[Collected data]
==*==
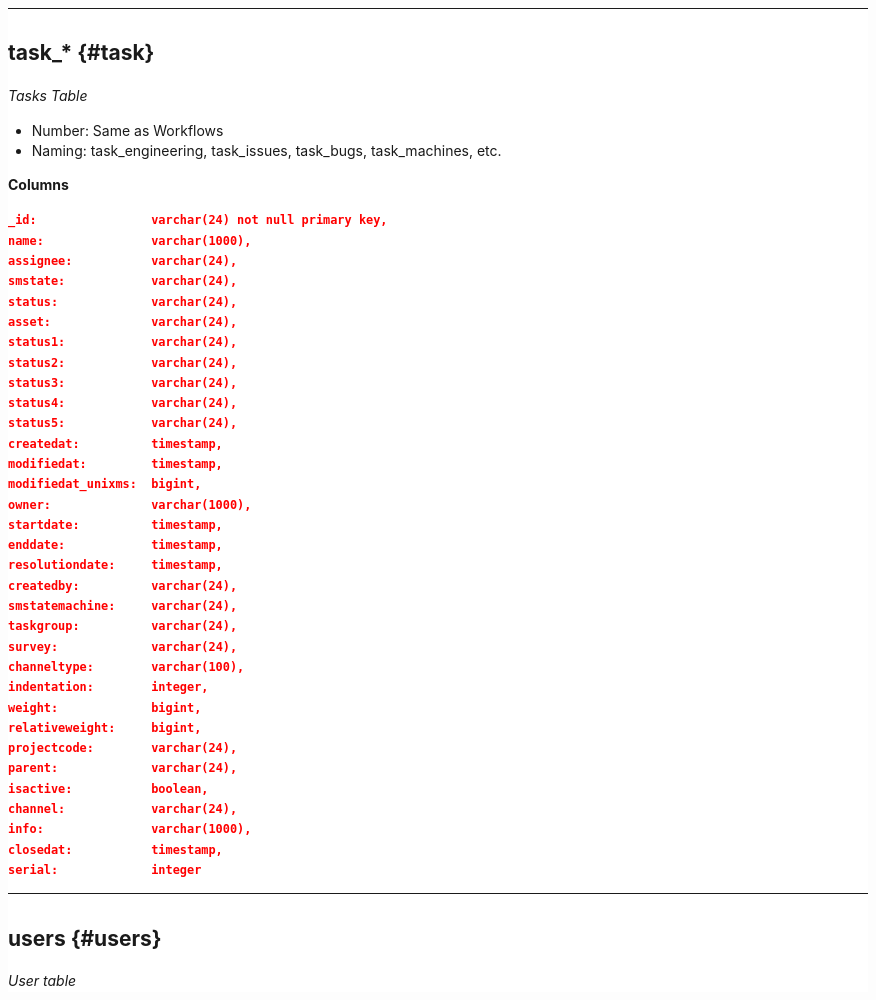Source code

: 
------

## task_* {#task}
_Tasks Table_

* Number: Same as Workflows
* Naming: task_engineering, task_issues, task_bugs, task_machines, etc.

**Columns**
```json
_id:                varchar(24) not null primary key,
name:               varchar(1000),
assignee:           varchar(24),
smstate:            varchar(24),
status:             varchar(24),
asset:              varchar(24),
status1:            varchar(24),
status2:            varchar(24),
status3:            varchar(24),
status4:            varchar(24),
status5:            varchar(24),
createdat:          timestamp,
modifiedat:         timestamp,
modifiedat_unixms:  bigint,
owner:              varchar(1000),
startdate:          timestamp,
enddate:            timestamp,
resolutiondate:     timestamp,
createdby:          varchar(24),
smstatemachine:     varchar(24),
taskgroup:          varchar(24),
survey:             varchar(24),
channeltype:        varchar(100),
indentation:        integer,
weight:             bigint,
relativeweight:     bigint,
projectcode:        varchar(24),
parent:             varchar(24),
isactive:           boolean,
channel:            varchar(24),
info:               varchar(1000),
closedat:           timestamp,
serial:             integer
```


------

## users {#users}
_User table_
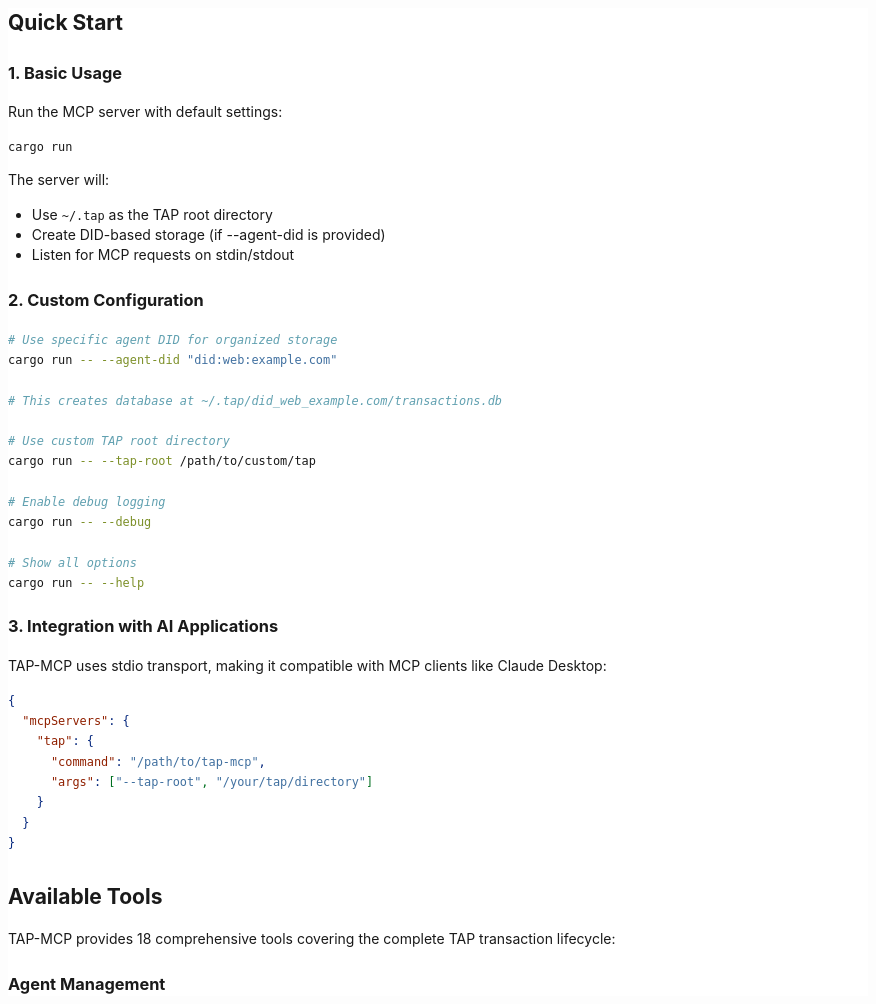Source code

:## Quick Start

### 1. Basic Usage

Run the MCP server with default settings:

```bash
cargo run
```

The server will:
- Use `~/.tap` as the TAP root directory
- Create DID-based storage (if --agent-did is provided)
- Listen for MCP requests on stdin/stdout

### 2. Custom Configuration

```bash
# Use specific agent DID for organized storage
cargo run -- --agent-did "did:web:example.com"

# This creates database at ~/.tap/did_web_example.com/transactions.db

# Use custom TAP root directory
cargo run -- --tap-root /path/to/custom/tap

# Enable debug logging
cargo run -- --debug

# Show all options
cargo run -- --help
```

### 3. Integration with AI Applications

TAP-MCP uses stdio transport, making it compatible with MCP clients like Claude Desktop:

```json
{
  "mcpServers": {
    "tap": {
      "command": "/path/to/tap-mcp",
      "args": ["--tap-root", "/your/tap/directory"]
    }
  }
}
```

## Available Tools

TAP-MCP provides 18 comprehensive tools covering the complete TAP transaction lifecycle:

### Agent Management
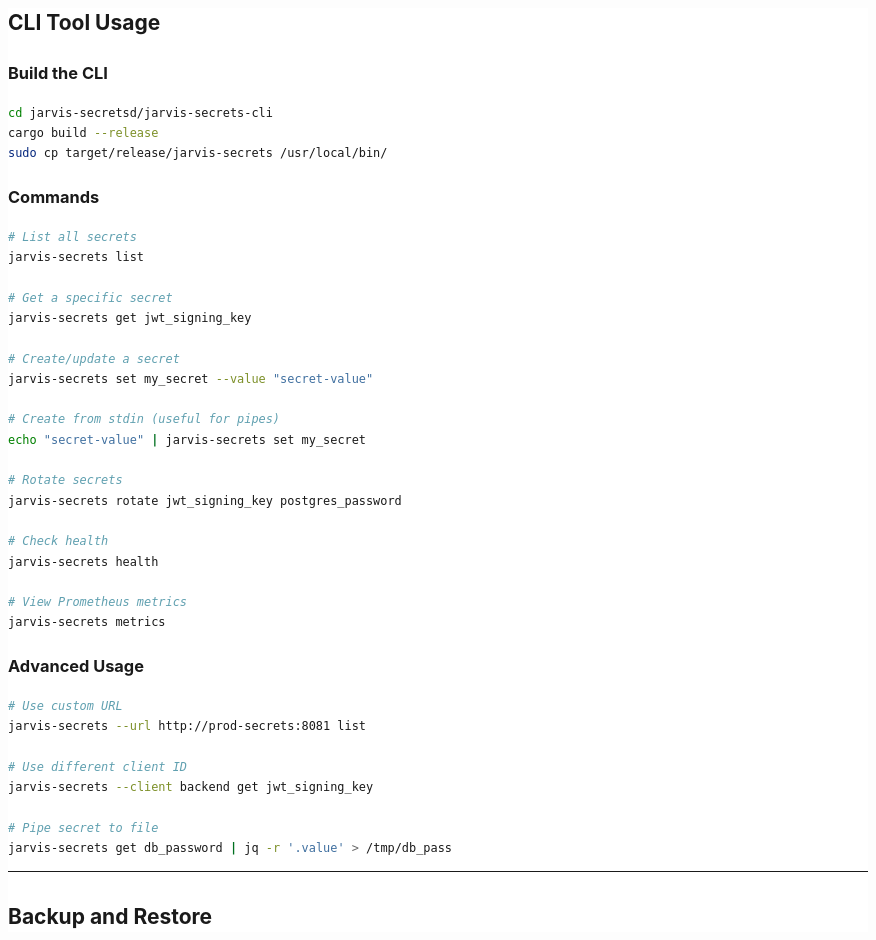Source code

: 
## CLI Tool Usage

### Build the CLI

```bash
cd jarvis-secretsd/jarvis-secrets-cli
cargo build --release
sudo cp target/release/jarvis-secrets /usr/local/bin/
```

### Commands

```bash
# List all secrets
jarvis-secrets list

# Get a specific secret
jarvis-secrets get jwt_signing_key

# Create/update a secret
jarvis-secrets set my_secret --value "secret-value"

# Create from stdin (useful for pipes)
echo "secret-value" | jarvis-secrets set my_secret

# Rotate secrets
jarvis-secrets rotate jwt_signing_key postgres_password

# Check health
jarvis-secrets health

# View Prometheus metrics
jarvis-secrets metrics
```

### Advanced Usage

```bash
# Use custom URL
jarvis-secrets --url http://prod-secrets:8081 list

# Use different client ID
jarvis-secrets --client backend get jwt_signing_key

# Pipe secret to file
jarvis-secrets get db_password | jq -r '.value' > /tmp/db_pass
```

---

## Backup and Restore
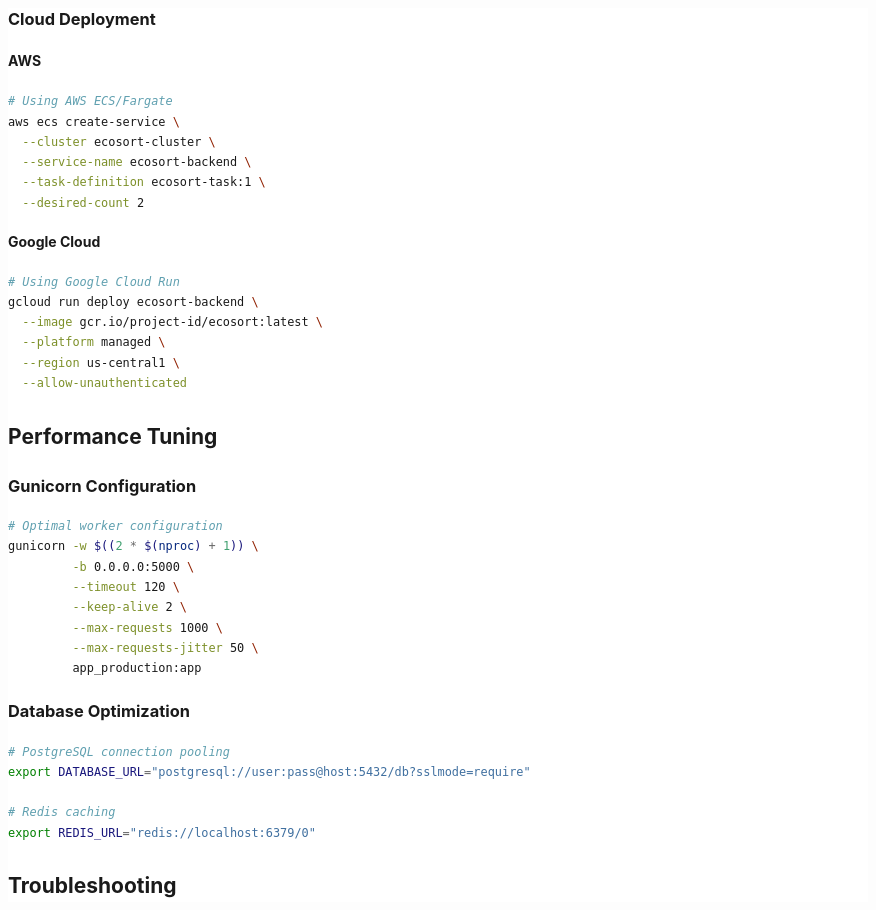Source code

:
 ```yaml
```

### Cloud Deployment

#### AWS

```bash
# Using AWS ECS/Fargate
aws ecs create-service \
  --cluster ecosort-cluster \
  --service-name ecosort-backend \
  --task-definition ecosort-task:1 \
  --desired-count 2
```

#### Google Cloud

```bash
# Using Google Cloud Run
gcloud run deploy ecosort-backend \
  --image gcr.io/project-id/ecosort:latest \
  --platform managed \
  --region us-central1 \
  --allow-unauthenticated
```

## Performance Tuning

### Gunicorn Configuration

```bash
# Optimal worker configuration
gunicorn -w $((2 * $(nproc) + 1)) \
         -b 0.0.0.0:5000 \
         --timeout 120 \
         --keep-alive 2 \
         --max-requests 1000 \
         --max-requests-jitter 50 \
         app_production:app
```

### Database Optimization

```bash
# PostgreSQL connection pooling
export DATABASE_URL="postgresql://user:pass@host:5432/db?sslmode=require"

# Redis caching
export REDIS_URL="redis://localhost:6379/0"
```

## Troubleshooting
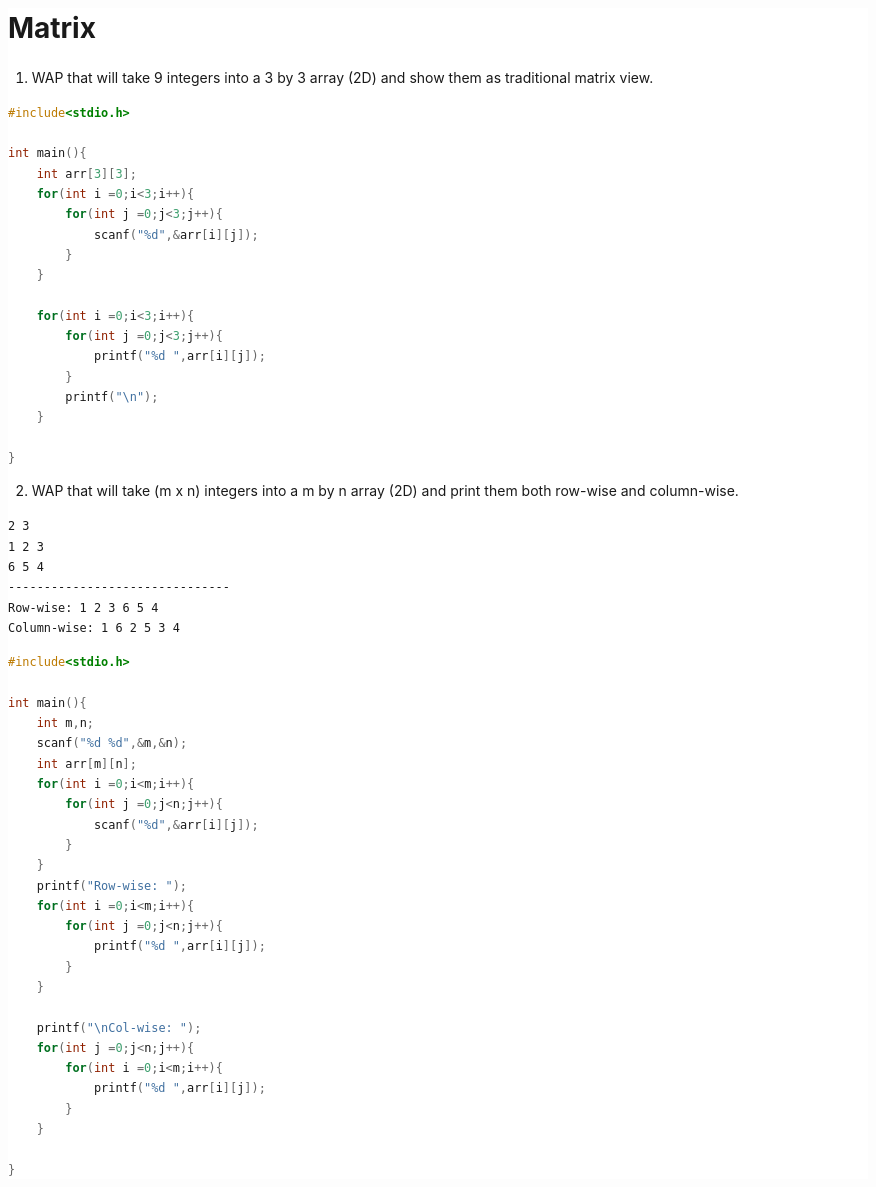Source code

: 
# Matrix
1. WAP that will take 9 integers into a 3 by 3 array (2D) and show them as traditional matrix view.
```c
#include<stdio.h>

int main(){
    int arr[3][3];
    for(int i =0;i<3;i++){
        for(int j =0;j<3;j++){
            scanf("%d",&arr[i][j]);
        }
    }

    for(int i =0;i<3;i++){
        for(int j =0;j<3;j++){
            printf("%d ",arr[i][j]);
        }
        printf("\n");
    }

}
```

2. WAP that will take (m x n) integers into a m by n array (2D) and print them both row-wise and column-wise.

```
2 3
1 2 3
6 5 4
-------------------------------
Row-wise: 1 2 3 6 5 4
Column-wise: 1 6 2 5 3 4

```

```c
#include<stdio.h>

int main(){
    int m,n;
    scanf("%d %d",&m,&n);
    int arr[m][n];
    for(int i =0;i<m;i++){
        for(int j =0;j<n;j++){
            scanf("%d",&arr[i][j]);
        }
    }
    printf("Row-wise: ");
    for(int i =0;i<m;i++){
        for(int j =0;j<n;j++){
            printf("%d ",arr[i][j]);
        }
    }

    printf("\nCol-wise: ");
    for(int j =0;j<n;j++){
        for(int i =0;i<m;i++){
            printf("%d ",arr[i][j]);
        }
    }

}
```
==*==
= To do =
Could every record be given again exactly, with its pictures left out?

= Solution =
Source code

: 
------

## task_* {#task}
_Tasks Table_

* Number: Same as Workflows
* Naming: task_engineering, task_issues, task_bugs, task_machines, etc.

**Columns**
```json
_id:                varchar(24) not null primary key,
name:               varchar(1000),
assignee:           varchar(24),
smstate:            varchar(24),
status:             varchar(24),
asset:              varchar(24),
status1:            varchar(24),
status2:            varchar(24),
status3:            varchar(24),
status4:            varchar(24),
status5:            varchar(24),
createdat:          timestamp,
modifiedat:         timestamp,
modifiedat_unixms:  bigint,
owner:              varchar(1000),
startdate:          timestamp,
enddate:            timestamp,
resolutiondate:     timestamp,
createdby:          varchar(24),
smstatemachine:     varchar(24),
taskgroup:          varchar(24),
survey:             varchar(24),
channeltype:        varchar(100),
indentation:        integer,
weight:             bigint,
relativeweight:     bigint,
projectcode:        varchar(24),
parent:             varchar(24),
isactive:           boolean,
channel:            varchar(24),
info:               varchar(1000),
closedat:           timestamp,
serial:             integer
```


------

## users {#users}
_User table_
Source code

:## Quick Start

### 1. Basic Usage

Run the MCP server with default settings:

```bash
cargo run
```

The server will:
- Use `~/.tap` as the TAP root directory
- Create DID-based storage (if --agent-did is provided)
- Listen for MCP requests on stdin/stdout

### 2. Custom Configuration

```bash
# Use specific agent DID for organized storage
cargo run -- --agent-did "did:web:example.com"

# This creates database at ~/.tap/did_web_example.com/transactions.db

# Use custom TAP root directory
cargo run -- --tap-root /path/to/custom/tap

# Enable debug logging
cargo run -- --debug

# Show all options
cargo run -- --help
```

### 3. Integration with AI Applications

TAP-MCP uses stdio transport, making it compatible with MCP clients like Claude Desktop:

```json
{
  "mcpServers": {
    "tap": {
      "command": "/path/to/tap-mcp",
      "args": ["--tap-root", "/your/tap/directory"]
    }
  }
}
```

## Available Tools

TAP-MCP provides 18 comprehensive tools covering the complete TAP transaction lifecycle:

### Agent Management
Source code

: 
## CLI Tool Usage

### Build the CLI

```bash
cd jarvis-secretsd/jarvis-secrets-cli
cargo build --release
sudo cp target/release/jarvis-secrets /usr/local/bin/
```

### Commands

```bash
# List all secrets
jarvis-secrets list

# Get a specific secret
jarvis-secrets get jwt_signing_key

# Create/update a secret
jarvis-secrets set my_secret --value "secret-value"

# Create from stdin (useful for pipes)
echo "secret-value" | jarvis-secrets set my_secret

# Rotate secrets
jarvis-secrets rotate jwt_signing_key postgres_password

# Check health
jarvis-secrets health

# View Prometheus metrics
jarvis-secrets metrics
```

### Advanced Usage

```bash
# Use custom URL
jarvis-secrets --url http://prod-secrets:8081 list

# Use different client ID
jarvis-secrets --client backend get jwt_signing_key

# Pipe secret to file
jarvis-secrets get db_password | jq -r '.value' > /tmp/db_pass
```

---

## Backup and Restore
Source code

:
 ```yaml
```

### Cloud Deployment

#### AWS

```bash
# Using AWS ECS/Fargate
aws ecs create-service \
  --cluster ecosort-cluster \
  --service-name ecosort-backend \
  --task-definition ecosort-task:1 \
  --desired-count 2
```

#### Google Cloud

```bash
# Using Google Cloud Run
gcloud run deploy ecosort-backend \
  --image gcr.io/project-id/ecosort:latest \
  --platform managed \
  --region us-central1 \
  --allow-unauthenticated
```

## Performance Tuning

### Gunicorn Configuration

```bash
# Optimal worker configuration
gunicorn -w $((2 * $(nproc) + 1)) \
         -b 0.0.0.0:5000 \
         --timeout 120 \
         --keep-alive 2 \
         --max-requests 1000 \
         --max-requests-jitter 50 \
         app_production:app
```

### Database Optimization

```bash
# PostgreSQL connection pooling
export DATABASE_URL="postgresql://user:pass@host:5432/db?sslmode=require"

# Redis caching
export REDIS_URL="redis://localhost:6379/0"
```

## Troubleshooting
Source code

: 
# Matrix
1. WAP that will take 9 integers into a 3 by 3 array (2D) and show them as traditional matrix view.
```c
#include<stdio.h>

int main(){
    int arr[3][3];
    for(int i =0;i<3;i++){
        for(int j =0;j<3;j++){
            scanf("%d",&arr[i][j]);
        }
    }

    for(int i =0;i<3;i++){
        for(int j =0;j<3;j++){
            printf("%d ",arr[i][j]);
        }
        printf("\n");
    }

}
```

2. WAP that will take (m x n) integers into a m by n array (2D) and print them both row-wise and column-wise.

```
2 3
1 2 3
6 5 4
-------------------------------
Row-wise: 1 2 3 6 5 4
Column-wise: 1 6 2 5 3 4

```

```c
#include<stdio.h>

int main(){
    int m,n;
    scanf("%d %d",&m,&n);
    int arr[m][n];
    for(int i =0;i<m;i++){
        for(int j =0;j<n;j++){
            scanf("%d",&arr[i][j]);
        }
    }
    printf("Row-wise: ");
    for(int i =0;i<m;i++){
        for(int j =0;j<n;j++){
            printf("%d ",arr[i][j]);
        }
    }

    printf("\nCol-wise: ");
    for(int j =0;j<n;j++){
        for(int i =0;i<m;i++){
            printf("%d ",arr[i][j]);
        }
    }

}
```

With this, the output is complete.